Review: Ghostways: Two Journeys in Unquiet Places

Ghostways: Two Journeys in Unquiet Places
by Robert Macfarlane

I loved this book. Ghostways is made up of two pieces, each evocative of a specific place, and both beautifully written. Both were previously available in the UK, and now newly available in the US.

The first piece "Ness", is a prose poem on a visit to Orford Ness, a spit of pebbled land adjacent to the Suffolk coast of England, used for many years as a military testing grounds.
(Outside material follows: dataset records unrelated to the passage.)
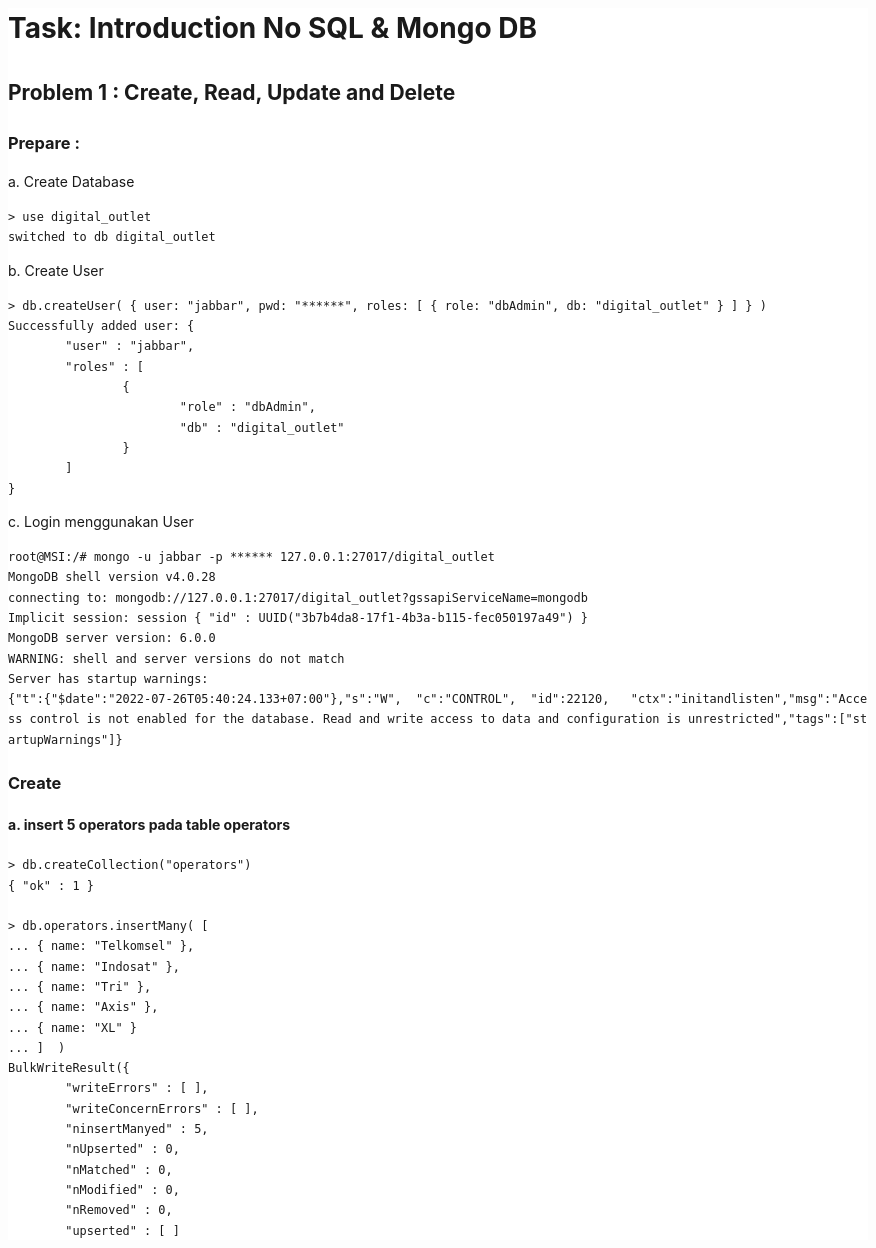 # Task: Introduction No SQL & Mongo DB 

## Problem 1 : Create, Read, Update and Delete

### Prepare :

a. Create Database
```console
> use digital_outlet
switched to db digital_outlet
```

b. Create User
```console
> db.createUser( { user: "jabbar", pwd: "******", roles: [ { role: "dbAdmin", db: "digital_outlet" } ] } )
Successfully added user: {
        "user" : "jabbar",
        "roles" : [
                {
                        "role" : "dbAdmin",
                        "db" : "digital_outlet"
                }
        ]
}
```

c. Login menggunakan User
```console
root@MSI:/# mongo -u jabbar -p ****** 127.0.0.1:27017/digital_outlet
MongoDB shell version v4.0.28
connecting to: mongodb://127.0.0.1:27017/digital_outlet?gssapiServiceName=mongodb
Implicit session: session { "id" : UUID("3b7b4da8-17f1-4b3a-b115-fec050197a49") }
MongoDB server version: 6.0.0
WARNING: shell and server versions do not match
Server has startup warnings:
{"t":{"$date":"2022-07-26T05:40:24.133+07:00"},"s":"W",  "c":"CONTROL",  "id":22120,   "ctx":"initandlisten","msg":"Access control is not enabled for the database. Read and write access to data and configuration is unrestricted","tags":["startupWarnings"]}
```


### Create
#### a. insert 5 operators pada table operators
```console
> db.createCollection("operators")
{ "ok" : 1 }

> db.operators.insertMany( [
... { name: "Telkomsel" },
... { name: "Indosat" },
... { name: "Tri" },
... { name: "Axis" },
... { name: "XL" }
... ]  )
BulkWriteResult({
        "writeErrors" : [ ],
        "writeConcernErrors" : [ ],
        "ninsertManyed" : 5,
        "nUpserted" : 0,
        "nMatched" : 0,
        "nModified" : 0,
        "nRemoved" : 0,
        "upserted" : [ ]
```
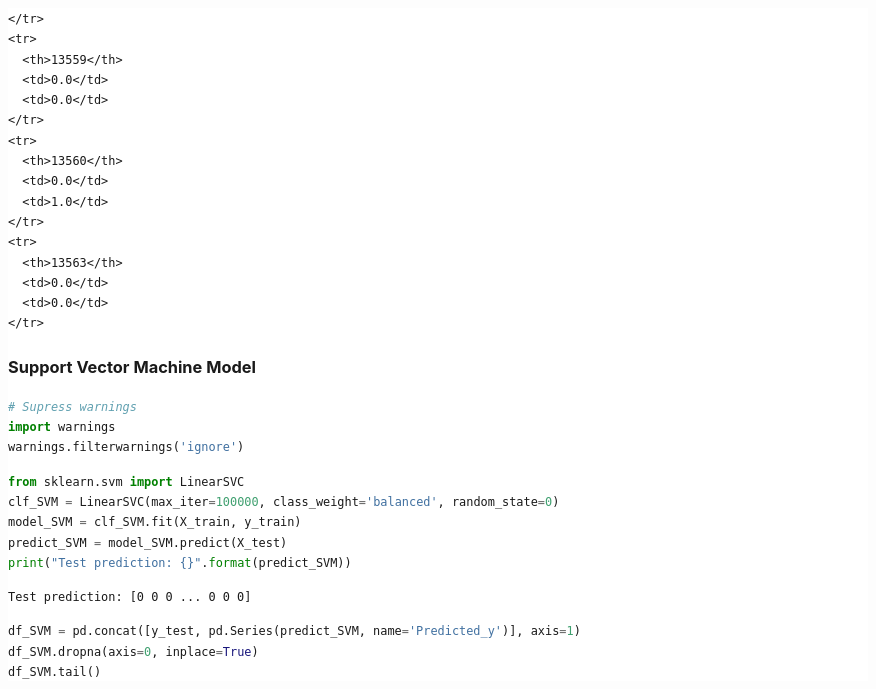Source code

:     </tr>
    <tr>
      <th>13559</th>
      <td>0.0</td>
      <td>0.0</td>
    </tr>
    <tr>
      <th>13560</th>
      <td>0.0</td>
      <td>1.0</td>
    </tr>
    <tr>
      <th>13563</th>
      <td>0.0</td>
      <td>0.0</td>
    </tr>
  </tbody>
</table>
</div>



### Support Vector Machine Model


```python
# Supress warnings
import warnings
warnings.filterwarnings('ignore')
```


```python
from sklearn.svm import LinearSVC
clf_SVM = LinearSVC(max_iter=100000, class_weight='balanced', random_state=0)
model_SVM = clf_SVM.fit(X_train, y_train)
predict_SVM = model_SVM.predict(X_test)
print("Test prediction: {}".format(predict_SVM))
```

    Test prediction: [0 0 0 ... 0 0 0]
    


```python
df_SVM = pd.concat([y_test, pd.Series(predict_SVM, name='Predicted_y')], axis=1)
df_SVM.dropna(axis=0, inplace=True)
df_SVM.tail()
```




<div>
<style scoped>
    .dataframe tbody tr th:only-of-type {
        vertical-align: middle;
    }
The second, "Holloway" is a story about two visits to a path in Dorset (along England's south coast), a path (or "way"), well used for centuries and so sunk deep into the soft rock of the area to form what today is more like a tunnel, overgrown with bramble and almost hidden from view - a "holloway". On his first visit MacFarlane is accompanied by a friend who has died by the time of the second visit, and so the story can be seen as a journey into the memory of friendship.

The illustrations by Stanley Donwood fit the mood and the narrative of the first piece completely, and compliment the second.

MacFarlane has been called Britain's foremost living nature writer. In this short book, as in his book The Old Ways which I read last year, paths through nature bring understanding of both our humanness and of the natural world.

I rate this book 5 Stars ⭐⭐⭐⭐⭐ - this book is fantastic - I think anyone looking to reconnect with nature from a pandemic (or winter) seclusion will enjoy Ghostways.